Copy out word for word the part of the data below that starts with the line containing "Which range on" and ends with the line containing "9.5 to 10.0", including both of those lines.
··· Material supplied
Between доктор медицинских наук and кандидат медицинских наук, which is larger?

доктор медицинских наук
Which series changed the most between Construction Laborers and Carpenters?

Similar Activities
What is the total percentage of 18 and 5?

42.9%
······
··· Material supplied
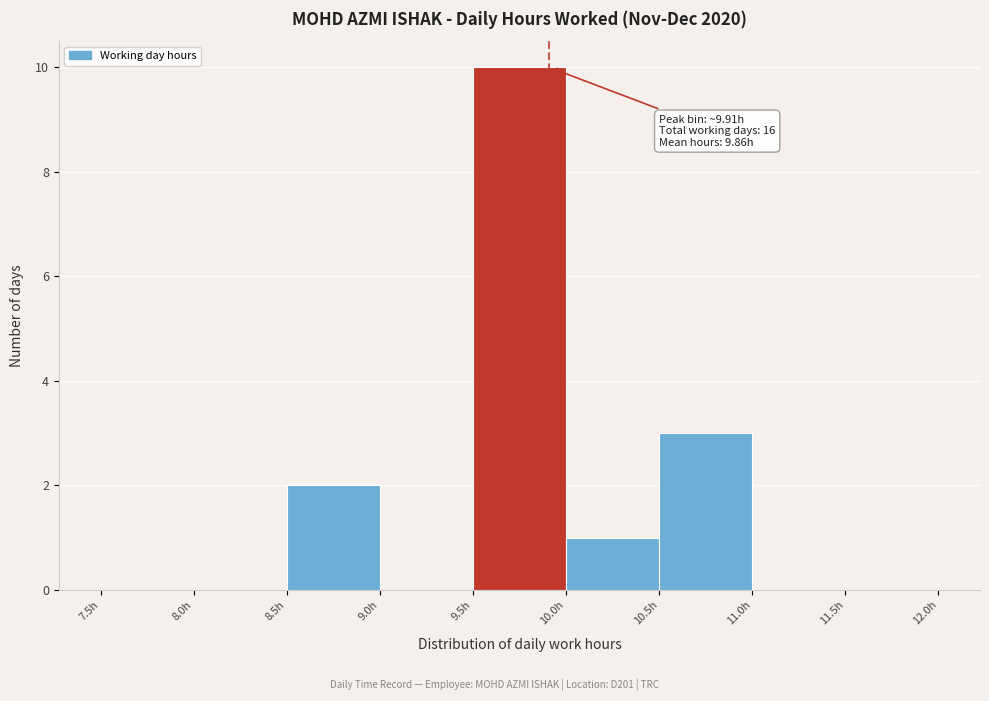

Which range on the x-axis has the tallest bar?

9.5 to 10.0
······
Reply to the exercise -
Which range on the x-axis has the tallest bar?

9.5 to 10.0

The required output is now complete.